Your task is to transcribe the lines from the start of the data below through the line containing "left hip: (408, 191)", inclusive, exactly as they stand and without the pictures.

(Joint position lists)
======
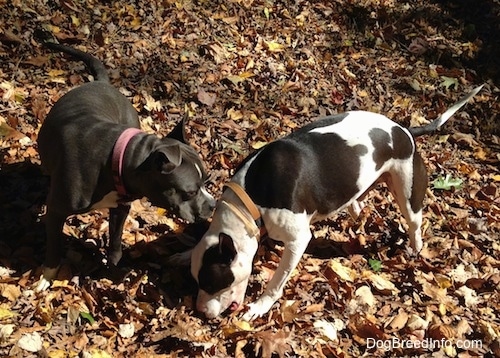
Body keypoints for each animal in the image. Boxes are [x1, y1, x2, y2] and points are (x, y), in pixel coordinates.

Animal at [35, 39, 215, 290]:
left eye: (207, 181)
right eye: (189, 192)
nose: (213, 204)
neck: (118, 159)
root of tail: (101, 83)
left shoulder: (121, 208)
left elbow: (116, 244)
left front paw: (113, 271)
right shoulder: (55, 211)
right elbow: (53, 248)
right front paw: (47, 276)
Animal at [189, 85, 482, 320]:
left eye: (212, 282)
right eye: (196, 280)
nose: (199, 312)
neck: (249, 201)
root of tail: (403, 129)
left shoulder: (297, 241)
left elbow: (276, 281)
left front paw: (260, 306)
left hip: (408, 191)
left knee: (414, 223)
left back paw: (415, 247)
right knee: (358, 203)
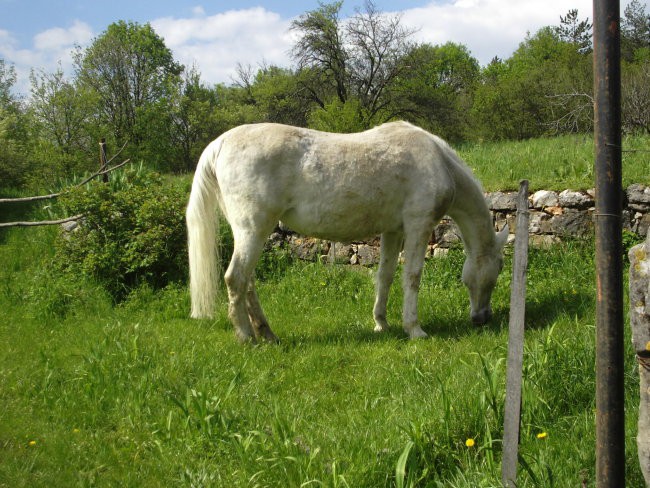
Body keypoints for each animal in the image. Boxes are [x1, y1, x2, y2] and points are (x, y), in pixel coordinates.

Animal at [185, 122, 508, 344]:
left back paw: (266, 334)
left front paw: (381, 323)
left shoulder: (393, 230)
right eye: (499, 269)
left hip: (248, 233)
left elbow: (385, 275)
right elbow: (413, 277)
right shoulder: (419, 224)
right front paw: (414, 329)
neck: (439, 161)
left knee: (247, 282)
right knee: (235, 279)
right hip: (253, 229)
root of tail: (220, 143)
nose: (483, 318)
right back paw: (246, 337)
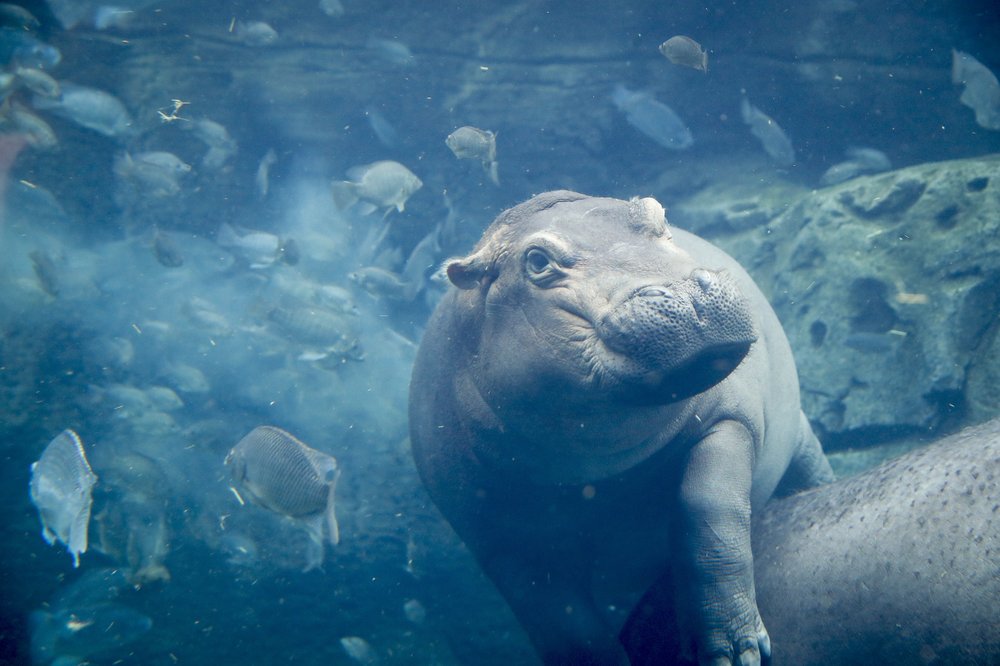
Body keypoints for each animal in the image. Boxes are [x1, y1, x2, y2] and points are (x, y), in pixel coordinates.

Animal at [409, 191, 834, 665]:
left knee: (809, 466)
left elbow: (710, 516)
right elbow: (570, 629)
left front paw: (735, 652)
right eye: (536, 261)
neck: (598, 467)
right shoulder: (500, 542)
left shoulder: (729, 420)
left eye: (657, 214)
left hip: (799, 434)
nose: (686, 295)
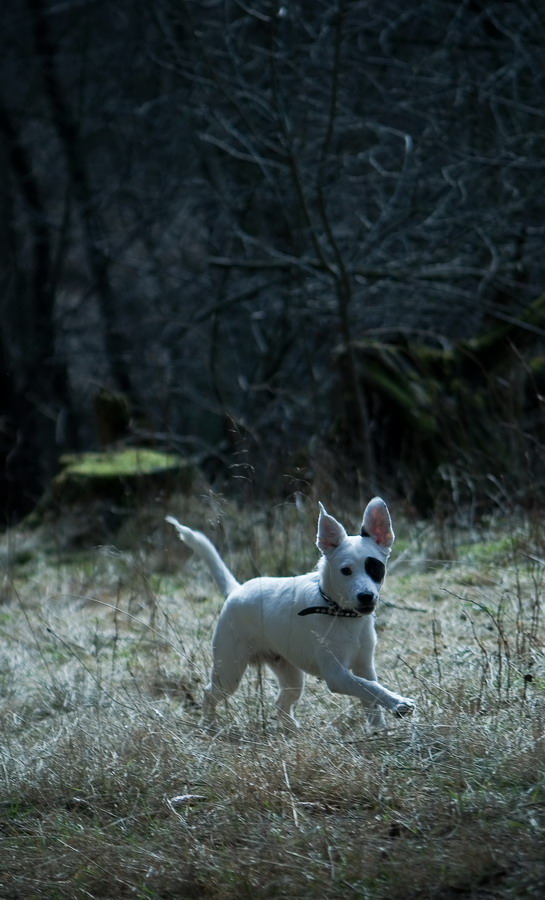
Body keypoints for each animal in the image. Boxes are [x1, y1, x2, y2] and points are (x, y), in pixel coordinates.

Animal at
======
WORKED SOLUTION:
Body keypoints for each animal in the image. Boxes are [x1, y1, x2, y2] and points are (x, y), in pixel coordinates.

Animal at [35, 39, 215, 290]:
left eye: (207, 181)
right eye: (189, 192)
nose: (213, 204)
neck: (118, 159)
root of tail: (101, 83)
left shoulder: (121, 208)
left elbow: (116, 244)
left front paw: (113, 271)
right shoulder: (55, 211)
right elbow: (53, 248)
right front paw: (47, 276)
Animal at [189, 85, 482, 320]:
left eye: (212, 282)
right eye: (196, 280)
nose: (199, 312)
neck: (249, 201)
root of tail: (403, 129)
left shoulder: (297, 241)
left elbow: (276, 281)
left front paw: (260, 306)
left hip: (408, 191)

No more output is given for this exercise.